* [Texto de estudio]:
——
Su buena voluntad y más su inexperiencia, lo hicieron asociarse con su primo el tío Baudelio de la Torre de la Torre, de los parientes que llamábamos del otro lado del río en Garabatos, el único de los muchos hijos del tío Aurelio de la Torre de la Torre, mártir cristero civil, en cuyo sacrificio que también relato aparte, le tocó en parte que sufrir. Mi papá compró un camión de redilas marca Fargo de la Dodge, troca en el habla popular, que él conducía y mi papá subía y bajaba la carga, con el compromiso, que nunca cumplió ni quiso cumplir, de enseñarlo a manejar, y luego por sí mismo se enseñó. El asunto no  pudo funcionar. Afortunadamente consiguió entrar en la flotilla de acarreadores de material para construir la fábrica de Industrias Unidas de Atotonilco, en pleno cerro de la cuesta hacia Los Altos, que duró buen rato, aunque su operación fraudulenta poco.
Compró después un carro y permiso de sitio y al tiempo uno más, para el que contrató como chofer a un señor de Tototlán de apellido Salazar y de mote El Cháfiro, buena persona y amistoso con mi padre y con nosotros. Las cosas iban mejor. En una ocasión en mala hora mi padre aceptó un viaje un tanto raro para llevar unas mujeres a los E.U. A la altura de San Luis Potosí se encandiló con un tráiler en sentido inverso desbarrancándose.  Se perdieron los dos carros y los pocos ahorros que tenía y todavía el tío Gabriel, su cuñado, lo fue a rescatar de su detención y quedarle en deuda.
El campo fue de nuevo nuestra salvación. Era a mediados de año, en Garabatos como obra de la providencia, le ofrecieron dos labores totalmente preparadas para recibir la siembra, que el usufructuario por alguna razón no podía cultivar. Las sembró de maíz con frijol terciado, y hasta un pedazo extra de linaza. Todo se dio muy bien, sanando la cosecha parte de las deudas. Regresamos a Atotonilco, y como había sido prácticamente en la temporada de vacaciones, a inscribirnos al siguiente año escolar sin pérdida de clases.
——
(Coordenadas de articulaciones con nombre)
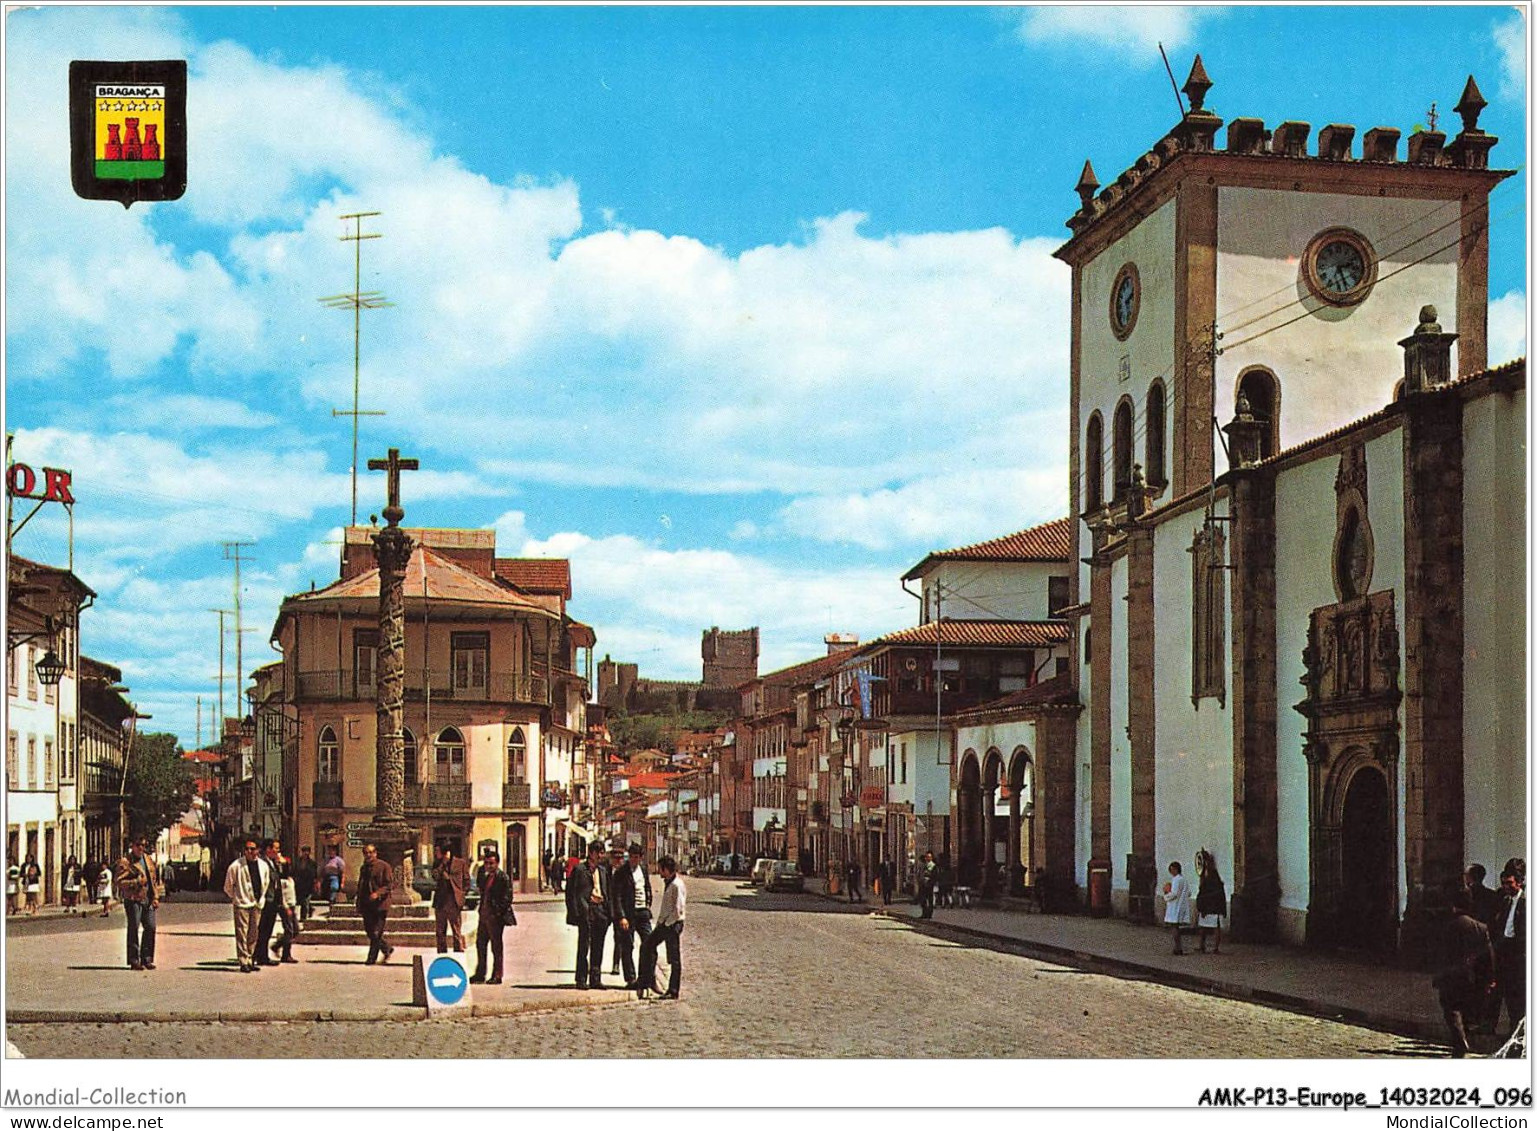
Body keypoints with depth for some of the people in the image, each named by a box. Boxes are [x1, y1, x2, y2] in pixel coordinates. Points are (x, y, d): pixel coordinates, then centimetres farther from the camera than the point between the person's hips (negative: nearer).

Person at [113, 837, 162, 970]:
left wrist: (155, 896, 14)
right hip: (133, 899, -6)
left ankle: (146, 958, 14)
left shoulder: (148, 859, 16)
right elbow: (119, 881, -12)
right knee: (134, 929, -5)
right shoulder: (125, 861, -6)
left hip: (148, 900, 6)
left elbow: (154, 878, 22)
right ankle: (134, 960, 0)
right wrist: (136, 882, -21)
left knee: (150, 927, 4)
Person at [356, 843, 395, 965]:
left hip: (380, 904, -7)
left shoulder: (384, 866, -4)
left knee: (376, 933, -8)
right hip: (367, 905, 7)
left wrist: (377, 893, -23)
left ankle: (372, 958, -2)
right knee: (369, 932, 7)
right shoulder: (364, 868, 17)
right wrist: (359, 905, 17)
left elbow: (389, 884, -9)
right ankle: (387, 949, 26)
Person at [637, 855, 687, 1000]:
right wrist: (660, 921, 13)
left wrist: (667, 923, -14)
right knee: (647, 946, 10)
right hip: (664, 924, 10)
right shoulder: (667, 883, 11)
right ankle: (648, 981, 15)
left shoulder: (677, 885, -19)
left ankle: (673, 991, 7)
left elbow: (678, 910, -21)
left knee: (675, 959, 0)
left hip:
——
¿Cómo queda el relato, empezando por "El campo fue" y siguiendo hasta "pérdida de clases.", si cambias "maíz" por "trigo"?

El campo fue de nuevo nuestra salvación. Era a mediados de año, en Garabatos como obra de la providencia, le ofrecieron dos labores totalmente preparadas para recibir la siembra, que el usufructuario por alguna razón no podía cultivar. Las sembró de trigo con frijol terciado, y hasta un pedazo extra de linaza. Todo se dio muy bien, sanando la cosecha parte de las deudas. Regresamos a Atotonilco, y como había sido prácticamente en la temporada de vacaciones, a inscribirnos al siguiente año escolar sin pérdida de clases.